== Extrait ==

Livre  Un selfie avec Justin Trudeau

La chute du ministre

Jocelyn Coulon pose un regard critique sur la diplomatie du premier ministre canadien dans son tout dernier ouvrage, Un selfie avec Justin Trudeau, dont nous vous proposons un extrait en exclusivité.

Au cours des 14 mois où Stéphane Dion occupe le poste de ministre des Affaires étrangères, il ne rencontre pas une seule fois le premier ministre Trudeau en tête-à-tête afin de discuter de la politique étrangère du Canada.

John Baird, l’ancien ministre de Stephen Harper, avait un tout autre rapport avec son patron. Il rencontrait régulièrement le premier ministre et il n’hésitait pas à lui téléphoner le week-end pour discuter de certains dossiers. Les échanges étaient parfois vigoureux.

En France, au moment de la présidence de François Hollande, son ministre des Affaires étrangères, Laurent Fabius, prenait le petit-déjeuner avec lui tous les mardis à 8 h 30 afin de faire le point sur les affaires du monde. La France, il est vrai, prend très au sérieux la politique étrangère et nourrit des ambitions planétaires.

Dion ne cherche pas à copier le modèle français. En fait, tout au long de son mandat, le ministre demande à plusieurs reprises l’organisation d’une seule rencontre afin de discuter en profondeur des grandes orientations de la politique étrangère. À titre de ministre, c’est lui qui doit articuler le retour du Canada sur la scène internationale, retour tant souhaité par le premier ministre pendant la campagne électorale et décrit en détail dans la lettre de mandat que le ministre reçoit de Trudeau au lendemain de son assermentation, en novembre 2015. 

Il cherche l’écoute et l’assentiment de Trudeau. Étrangement, toutes les tentatives pour organiser un rendez-vous échouent. Les raisons officielles sont multiples : conflits d’horaires, calendriers chargés, voyages, mauvaises communications.

===
== Données fournies ==

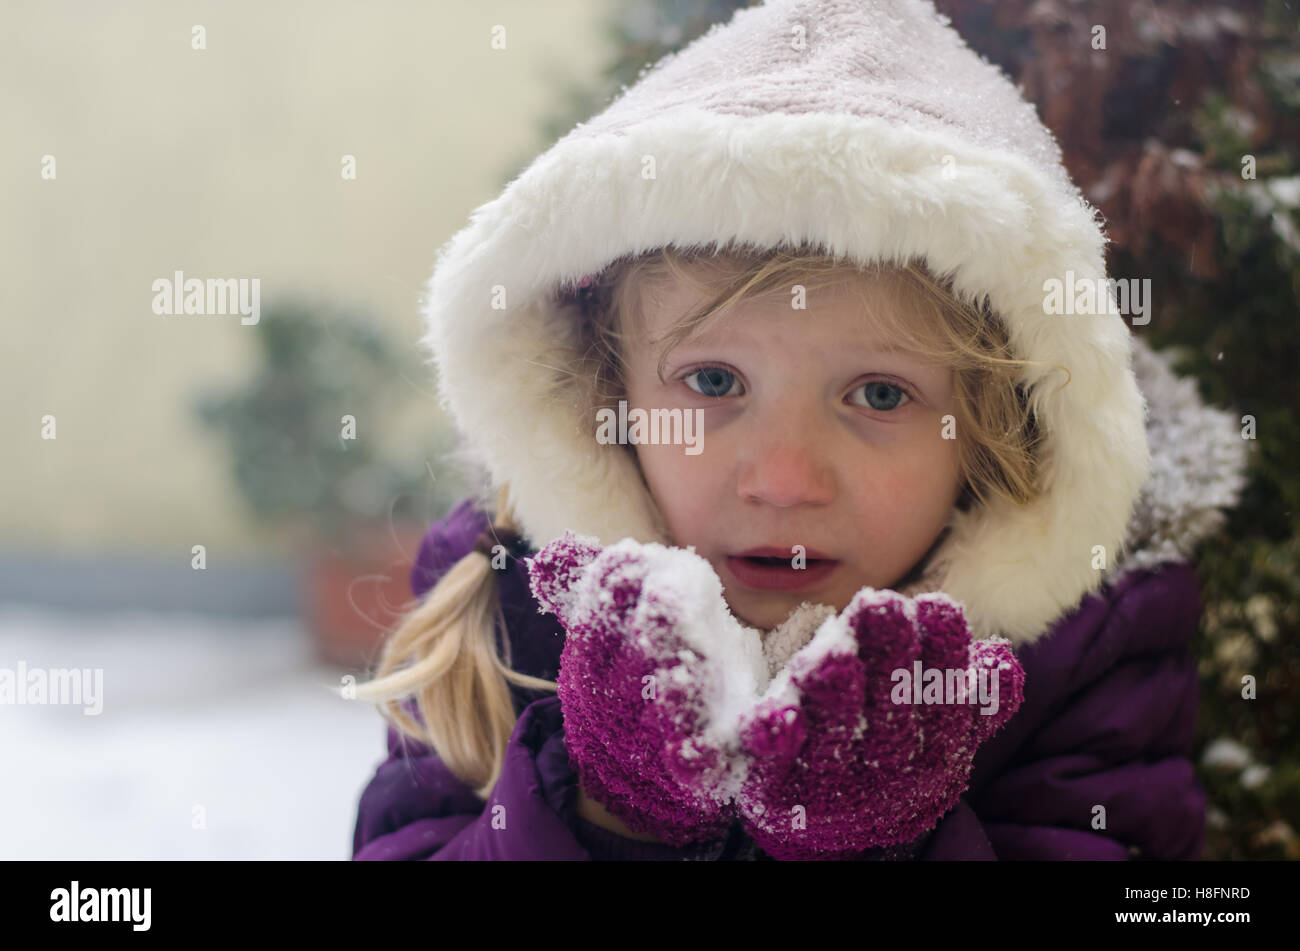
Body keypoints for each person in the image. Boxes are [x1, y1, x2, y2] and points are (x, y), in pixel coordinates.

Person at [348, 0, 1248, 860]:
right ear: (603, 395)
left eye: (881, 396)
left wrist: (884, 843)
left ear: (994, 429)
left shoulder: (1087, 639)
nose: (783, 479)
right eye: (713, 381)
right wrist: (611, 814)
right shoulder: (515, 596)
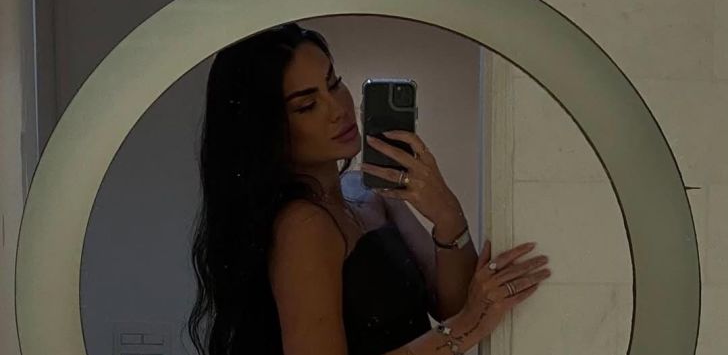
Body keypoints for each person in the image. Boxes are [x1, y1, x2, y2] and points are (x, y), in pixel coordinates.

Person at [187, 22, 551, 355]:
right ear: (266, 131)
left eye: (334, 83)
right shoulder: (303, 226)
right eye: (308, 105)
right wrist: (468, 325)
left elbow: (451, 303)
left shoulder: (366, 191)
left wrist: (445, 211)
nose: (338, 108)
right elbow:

===

## Travail à faire
(a) Imprimez mot pour mot le passage de l'extrait sur Stéphane Dion qui commence par « La chute du » et se poursuit jusqu'à « extrait en exclusivité. ».
(b) D'après l'extrait sur Stéphane Dion, à quel moment Laurent Fabius prenait-il le petit-déjeuner avec François Hollande ?
(c) Dans l'extrait sur Stéphane Dion, condensez le paragraphe qui débute par « Dion ne cherche pas à copier le modèle français » en conservant ses faits essentiels.

## Réponses attendues
(a)
La chute du ministre

Jocelyn Coulon pose un regard critique sur la diplomatie du premier ministre canadien dans son tout dernier ouvrage, Un selfie avec Justin Trudeau, dont nous vous proposons un extrait en exclusivité.

(b) Tous les mardis à 8 h 30.

(c) Sans chercher à imiter le modèle français, Dion demande à plusieurs reprises une seule rencontre pour discuter des grandes orientations de la politique étrangère. En tant que ministre, il doit articuler le retour du Canada sur la scène internationale, souhaité par Trudeau durant la campagne et détaillé dans la lettre de mandat reçue après son assermentation, en novembre 2015.